In 2015, five landmark clinical trials in short succession showed that treatment did not need to be limited to early administration of t-PA in some patients and that intra-arterial mechanical thrombectomy within 6 hours of stroke onset further improved outcomes in patients with large artery occlusions of the proximal anterior circulation. Two years later, two other clinical trials extended the window of benefit for treatment with mechanical thrombectomy to 24 hours after stroke onset. The key was to select the right patients; those with at risk ischemic but not yet infarcted brain tissue that could be salvaged with reperfusion. In the DAWN trial, investigators made this determination based on severe neurologic deficits that were out of proportion with the infarcts seen on computed tomography or magnetic resonance imaging (MRI). In the DEFUSE 3 trial, investigators used imaging findings to identify mismatch between ischemic and infarcted tissue. For many patients who develop stroke symptoms upon awakening from sleep (“wake-up” strokes) or have an unknown time of stroke onset, there is finally another option.
Despite thrombectomy’s efficacy during an extended window, it remains applicable only to patients with the right anatomic occlusions. Whether t-PA, which doesn’t apply to specific anatomic lesions, can also provide benefit when given beyond the 4.5-hour window remains unknown. The WAKE-UP trial, published in NEJM on May 16, 2018, addresses this question. Investigators recruited patients aged 18 to 80 who presented with symptoms of acute stroke, were last known to be well more than 4.5 hours prior to stroke onset, and who had abnormal signal on diffusion-weighted imaging (DWI) — indicating ischemic tissue — and no change on fluid-attenuated inversion recovery (FLAIR) — indicating not yet infarcted tissue — in the region of the acute stroke. The authors report that this mismatch correlates with symptom onset within 4.5 hours and hypothesized that the mismatch would identify patients with unknown time of onset who might benefit from t-PA because they were presenting early. 
The investigators planned recruitment of 800 patients and randomized 503 patients to receive alteplase or placebo before the trial was stopped early because of a lack of funding. Despite early termination, the results suggested that alteplase was associated with a significant benefit in the primary outcome, defined as a score of 0 to 1 (no symptoms or no significant disability and able to carry out all usual activities) on the modified Rankin scale (53.3% vs. 41.8%; adjusted odds ratio, 1.61; 95% CI, 1.09 to 2.36). Alteplase was also associated with a lower median modified Rankin scale (1 vs. 2, respectively).
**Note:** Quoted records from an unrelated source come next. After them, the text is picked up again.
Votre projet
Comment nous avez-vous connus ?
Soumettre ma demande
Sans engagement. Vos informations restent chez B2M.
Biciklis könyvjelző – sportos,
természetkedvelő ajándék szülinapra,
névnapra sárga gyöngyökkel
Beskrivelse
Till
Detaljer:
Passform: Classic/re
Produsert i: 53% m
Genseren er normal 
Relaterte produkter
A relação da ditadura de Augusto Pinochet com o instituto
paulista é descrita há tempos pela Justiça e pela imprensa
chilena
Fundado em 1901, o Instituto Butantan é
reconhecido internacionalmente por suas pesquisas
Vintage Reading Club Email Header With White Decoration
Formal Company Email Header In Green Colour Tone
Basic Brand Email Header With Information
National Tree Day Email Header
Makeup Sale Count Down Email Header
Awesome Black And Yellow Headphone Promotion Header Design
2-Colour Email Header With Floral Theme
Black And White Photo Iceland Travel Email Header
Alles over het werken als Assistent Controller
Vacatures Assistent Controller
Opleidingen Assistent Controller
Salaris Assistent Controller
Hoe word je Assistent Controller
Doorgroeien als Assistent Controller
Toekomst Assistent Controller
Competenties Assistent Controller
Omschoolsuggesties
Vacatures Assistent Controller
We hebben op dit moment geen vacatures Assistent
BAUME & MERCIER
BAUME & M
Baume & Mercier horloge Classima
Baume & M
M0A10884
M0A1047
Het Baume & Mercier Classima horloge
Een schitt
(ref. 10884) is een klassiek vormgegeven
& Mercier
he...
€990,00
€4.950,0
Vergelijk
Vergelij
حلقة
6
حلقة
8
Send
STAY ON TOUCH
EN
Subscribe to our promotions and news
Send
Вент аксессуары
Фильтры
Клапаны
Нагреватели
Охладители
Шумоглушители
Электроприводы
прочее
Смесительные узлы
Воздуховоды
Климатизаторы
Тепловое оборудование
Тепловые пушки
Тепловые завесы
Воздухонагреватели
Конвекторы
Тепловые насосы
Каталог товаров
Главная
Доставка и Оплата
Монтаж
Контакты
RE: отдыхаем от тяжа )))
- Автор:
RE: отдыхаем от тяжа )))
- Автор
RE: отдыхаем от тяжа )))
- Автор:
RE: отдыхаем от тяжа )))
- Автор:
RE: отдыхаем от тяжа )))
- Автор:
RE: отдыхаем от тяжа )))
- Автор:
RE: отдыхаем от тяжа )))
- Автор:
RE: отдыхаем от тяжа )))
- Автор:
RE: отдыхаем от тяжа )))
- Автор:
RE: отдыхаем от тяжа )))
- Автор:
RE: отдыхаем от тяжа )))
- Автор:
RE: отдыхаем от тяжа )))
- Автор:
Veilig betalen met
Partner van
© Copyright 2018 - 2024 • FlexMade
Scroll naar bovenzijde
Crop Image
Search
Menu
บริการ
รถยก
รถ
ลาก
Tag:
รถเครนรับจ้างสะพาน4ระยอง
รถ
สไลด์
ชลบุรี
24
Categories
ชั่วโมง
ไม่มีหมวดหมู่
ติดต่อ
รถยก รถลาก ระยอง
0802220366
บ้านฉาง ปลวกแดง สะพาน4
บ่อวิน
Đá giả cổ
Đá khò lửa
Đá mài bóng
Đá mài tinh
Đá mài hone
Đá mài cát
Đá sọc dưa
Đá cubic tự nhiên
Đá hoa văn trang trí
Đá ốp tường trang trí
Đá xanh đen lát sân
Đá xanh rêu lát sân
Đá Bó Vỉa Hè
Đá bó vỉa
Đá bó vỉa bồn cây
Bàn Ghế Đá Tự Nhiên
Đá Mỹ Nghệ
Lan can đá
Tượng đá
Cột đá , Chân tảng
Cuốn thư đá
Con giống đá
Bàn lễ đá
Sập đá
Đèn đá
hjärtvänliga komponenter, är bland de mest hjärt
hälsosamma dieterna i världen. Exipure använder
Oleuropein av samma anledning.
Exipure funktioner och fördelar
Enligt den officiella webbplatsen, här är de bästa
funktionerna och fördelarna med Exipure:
In an accompanying editorial, Dr. Tudor G. Jovin from the University of Pittsburgh Medical Center cautions against overinterpreting the results, which need to be replicated before changing clinical practice. He notes that the study was underpowered to assess safety endpoints and that there were numerically more deaths at 90 days (4.0% vs. 1.2%) and symptomatic intracranial hemorrhages (2.0% vs. 0.4%) in the alteplase group. Had the study reached the planned enrollment, these differences might have been statistically significant. Furthermore, because planned thrombectomy was an exclusion criterion, it remains uncertain how t-PA should be combined with thrombectomy in patients who present late after stroke onset and are eligible for both therapies. Nonetheless, the WAKE-UP trial is an important next step toward improving treatment of stroke by targeting the patients who are most likely to benefit.